米ドル/円は、ここに来て2020年来の高値である112円を大きく超え、さらに2018年以来の113円台に乗せてきた。ところで、過去一年間の平均値である52週MA(移動平均線)は、足元で107.5円程度なので、このまま113円以上で推移すると、今回の米ドル高・円安局面では初めて52週MAを5%上回る計算になる(図表1参照)。

【図表1】米ドル/円の52週MAからのかい離率 (2000年~)
出所:リフィニティブ社データをもとにマネックス証券が作成

米ドル/円は、すでに52週MAを7ヶ月以上といった具合に「長く」上回ってきたが、それに加えて5%以上といった具合に「大きく」上回るかが注目される局面となってきたわけだ(図表2参照)。

【図表2】米ドル/円と52週MA (2000年~)
出所:リフィニティブ社データをもとにマネックス証券が作成

経験的には、米ドル安トレンドが続く中でのあくまで一時的な米ドル高に過ぎない場合は、52週MA前後までがせいぜい。これに対して、52週MAを今回のように「長く」、さらに「大きく」上回る動きは、一時的ではなく、継続的、つまり米ドル高がトレンドとして展開している場合が基本だった。

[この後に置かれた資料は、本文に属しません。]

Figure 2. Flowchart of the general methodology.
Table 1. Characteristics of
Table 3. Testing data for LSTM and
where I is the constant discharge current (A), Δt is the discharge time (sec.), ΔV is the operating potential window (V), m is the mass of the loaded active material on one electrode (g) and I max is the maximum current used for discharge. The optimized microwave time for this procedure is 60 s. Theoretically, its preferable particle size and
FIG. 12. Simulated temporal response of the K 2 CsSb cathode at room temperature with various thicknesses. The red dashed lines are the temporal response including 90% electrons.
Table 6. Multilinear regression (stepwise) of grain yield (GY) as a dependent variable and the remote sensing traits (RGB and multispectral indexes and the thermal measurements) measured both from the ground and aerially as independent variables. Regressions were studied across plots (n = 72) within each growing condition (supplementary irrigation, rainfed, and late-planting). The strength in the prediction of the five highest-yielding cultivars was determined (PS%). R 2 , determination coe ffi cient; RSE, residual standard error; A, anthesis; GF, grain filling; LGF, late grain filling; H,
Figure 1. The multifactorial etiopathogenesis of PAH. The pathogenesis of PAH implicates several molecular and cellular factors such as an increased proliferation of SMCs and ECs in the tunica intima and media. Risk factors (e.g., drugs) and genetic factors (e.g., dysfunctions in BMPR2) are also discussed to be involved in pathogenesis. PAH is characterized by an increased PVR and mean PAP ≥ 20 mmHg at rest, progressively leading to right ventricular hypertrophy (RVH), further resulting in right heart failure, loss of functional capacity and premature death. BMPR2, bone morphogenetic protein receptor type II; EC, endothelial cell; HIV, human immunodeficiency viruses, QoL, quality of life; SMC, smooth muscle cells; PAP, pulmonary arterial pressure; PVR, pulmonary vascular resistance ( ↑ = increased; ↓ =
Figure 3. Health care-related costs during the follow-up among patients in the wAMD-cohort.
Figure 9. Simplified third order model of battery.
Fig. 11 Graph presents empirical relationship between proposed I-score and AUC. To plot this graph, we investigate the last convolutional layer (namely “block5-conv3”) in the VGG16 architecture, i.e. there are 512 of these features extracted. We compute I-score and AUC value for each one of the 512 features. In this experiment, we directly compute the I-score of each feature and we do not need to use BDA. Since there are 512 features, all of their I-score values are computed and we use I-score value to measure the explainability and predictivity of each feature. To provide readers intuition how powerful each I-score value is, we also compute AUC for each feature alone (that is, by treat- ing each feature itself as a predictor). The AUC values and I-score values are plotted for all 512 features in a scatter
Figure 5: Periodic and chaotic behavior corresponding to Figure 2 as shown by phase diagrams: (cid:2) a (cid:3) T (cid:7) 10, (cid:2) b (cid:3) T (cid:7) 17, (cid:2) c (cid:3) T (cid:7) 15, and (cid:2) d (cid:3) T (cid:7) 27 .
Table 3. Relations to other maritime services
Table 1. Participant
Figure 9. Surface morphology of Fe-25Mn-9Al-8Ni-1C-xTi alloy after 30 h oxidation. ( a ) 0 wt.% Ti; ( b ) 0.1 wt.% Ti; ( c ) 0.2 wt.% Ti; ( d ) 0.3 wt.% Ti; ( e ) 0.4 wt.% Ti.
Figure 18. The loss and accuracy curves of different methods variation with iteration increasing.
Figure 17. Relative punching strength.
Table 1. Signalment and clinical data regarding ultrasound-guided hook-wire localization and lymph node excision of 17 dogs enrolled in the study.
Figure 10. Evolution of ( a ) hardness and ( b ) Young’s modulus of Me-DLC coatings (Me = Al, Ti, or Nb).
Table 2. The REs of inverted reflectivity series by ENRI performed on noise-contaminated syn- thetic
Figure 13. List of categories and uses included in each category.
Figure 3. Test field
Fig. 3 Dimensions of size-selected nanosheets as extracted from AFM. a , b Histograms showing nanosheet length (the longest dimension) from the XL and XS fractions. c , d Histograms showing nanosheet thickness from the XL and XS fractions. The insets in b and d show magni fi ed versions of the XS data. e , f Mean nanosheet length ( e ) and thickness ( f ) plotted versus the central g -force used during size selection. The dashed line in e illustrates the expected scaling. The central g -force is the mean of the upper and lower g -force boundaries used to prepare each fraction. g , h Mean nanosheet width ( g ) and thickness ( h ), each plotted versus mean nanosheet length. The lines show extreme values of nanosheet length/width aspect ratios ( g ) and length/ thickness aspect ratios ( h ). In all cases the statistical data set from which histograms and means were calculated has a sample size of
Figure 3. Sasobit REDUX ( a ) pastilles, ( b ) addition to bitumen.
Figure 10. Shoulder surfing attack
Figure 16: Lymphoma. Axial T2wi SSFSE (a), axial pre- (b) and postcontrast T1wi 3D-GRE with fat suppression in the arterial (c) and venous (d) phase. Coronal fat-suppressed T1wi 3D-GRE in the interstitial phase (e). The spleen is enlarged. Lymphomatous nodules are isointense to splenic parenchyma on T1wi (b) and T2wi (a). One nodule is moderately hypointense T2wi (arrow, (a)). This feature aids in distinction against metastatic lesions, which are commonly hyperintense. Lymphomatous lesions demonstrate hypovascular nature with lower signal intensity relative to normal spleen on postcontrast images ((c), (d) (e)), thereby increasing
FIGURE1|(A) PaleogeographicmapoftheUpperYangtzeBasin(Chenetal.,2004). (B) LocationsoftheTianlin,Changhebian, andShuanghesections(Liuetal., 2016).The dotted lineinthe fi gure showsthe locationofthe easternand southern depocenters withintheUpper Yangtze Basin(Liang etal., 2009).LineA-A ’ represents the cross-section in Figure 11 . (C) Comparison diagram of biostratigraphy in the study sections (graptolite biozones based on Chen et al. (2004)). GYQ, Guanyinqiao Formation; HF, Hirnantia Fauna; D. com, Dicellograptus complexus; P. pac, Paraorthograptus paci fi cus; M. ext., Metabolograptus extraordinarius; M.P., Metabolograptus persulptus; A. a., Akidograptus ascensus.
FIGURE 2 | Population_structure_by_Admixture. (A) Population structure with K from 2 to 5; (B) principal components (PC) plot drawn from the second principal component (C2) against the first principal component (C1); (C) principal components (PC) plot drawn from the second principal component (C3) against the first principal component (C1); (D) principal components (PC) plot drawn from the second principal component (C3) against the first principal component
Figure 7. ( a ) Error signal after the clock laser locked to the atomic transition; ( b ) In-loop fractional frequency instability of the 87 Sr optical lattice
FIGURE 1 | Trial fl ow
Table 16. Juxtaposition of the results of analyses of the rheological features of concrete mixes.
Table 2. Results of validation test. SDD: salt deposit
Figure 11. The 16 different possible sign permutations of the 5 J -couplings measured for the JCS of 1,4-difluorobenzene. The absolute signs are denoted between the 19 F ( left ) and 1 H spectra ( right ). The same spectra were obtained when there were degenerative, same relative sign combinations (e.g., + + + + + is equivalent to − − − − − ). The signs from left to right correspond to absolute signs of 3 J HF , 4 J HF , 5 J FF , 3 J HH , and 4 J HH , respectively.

同じようなケースを図表3で見ると、2000年1月、2005年1月、2011年10月、そして2016年6月からそれぞれ始まった4回の米ドル高・円安トレンドが該当する。この4回において、米ドル高・円安トレンドの継続期間は、2016年6月からのそれは半年にとどまったが、ほかの3回は全て2年以上となった。また、この間の米ドル最大上昇率は、20~66%だった。

【図表3】2000年以降の米ドル/円のトレンド
出所:リフィニティブ社データをもとにマネックス証券が作成

これを参考にすると、2021年1月102円から始まった米ドル高・円安トレンドが年内で終わる可能性は低く、これまでも何度か述べてきたように、2年以上続くなら、基本的には2023年にかけて続く可能性が高いだろう。

その上で、102円から20~66%上昇するなら、122~170円といった計算になる。ただ、購買力平価との関係などから見ると、「行き過ぎた米ドル高・円安」も、120円を大きく上回ると次第に限界感が強くなりそうなので、その意味では130円以上に向かうといった可能性は基本的には低いのではないか。